Power Walken
The Dead Zone
It doesn’t take wood-paneled console TVs and visions of the future that include handprint-recognition security for us to know how dated David Cronenberg’s The Dead Zone actually is; the back-of-box billing of Christopher Walken as “(from) Wedding Crashers” takes care of that. But despite its wizened stature, this 1983 shocker remains pertinent in the face of gore-fests like Saw, thanks to its smooth pacing, assured delivery and inherently horrific concepts.
Johnny Smith (Christopher Walken) had everything going right for him, especially that whole beautiful-and-adoring-fiancée thing. But his idyllic romance was quickly wiped out by an unfortunate encounter with an overturned 18-wheeler, and, subsequently, a five-year coma. When Smith finally does wake up, it’s with the ability—a gift, maybe, or a curse—to see the future. Soon enough, our hero finds himself in increasingly tense predicaments, including a mutually reluctant alliance with the local cops, desperate to thwart a serial killer’s next gruesome move.

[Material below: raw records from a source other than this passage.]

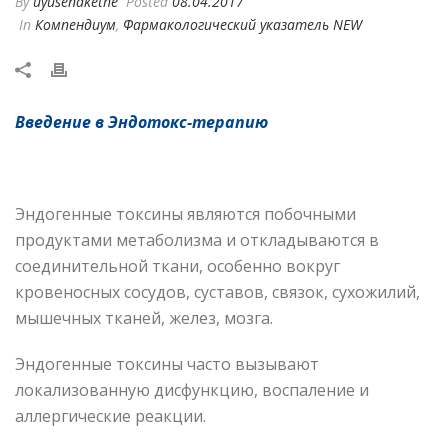
By
uyusenakethe
Posted
08.04.2017
In
Компендиум
,
Фармакологический указатель NEW
Введение в Эндотокс-терапию
Эндогенные токсины являются побочными
продуктами метаболизма и откладываются в
соединительной ткани, особенно вокруг
кровеносных сосудов, суставов, связок, сухожилий,
мышечных тканей, желез, мозга.
Эндогенные токсины часто вызывают
локализованную дисфункцию, воспаление и
аллергические реакции.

Sharing a deliberate and dread-heavy structure with other Stephen King novel adaptations like The Shining and Carrie, The Dead Zone is perhaps even more effective thanks to Michael Kamen’s music—the most unsettling string-filled score since Bernard Herrmann’s work on Psycho. Also of note, and inspired in a satisfyingly B-movie way, is the outrageous final-act doomsday vision for Martin Sheen’s power-mad politician.
Otherwise, Walken’s strong, monologue-laden performance shows what this master of intensity was really like before he became a parody of himself. The extra features are four brief insights into the thinking behind various aspects of the film, most notable for revealing that Walken insisted Cronenberg fire off a .357 Magnum without warning to inspire his shocked reaction shots. Yeah, there’s a bit more to this guy than the clueless dad in a raunchy romantic comedy.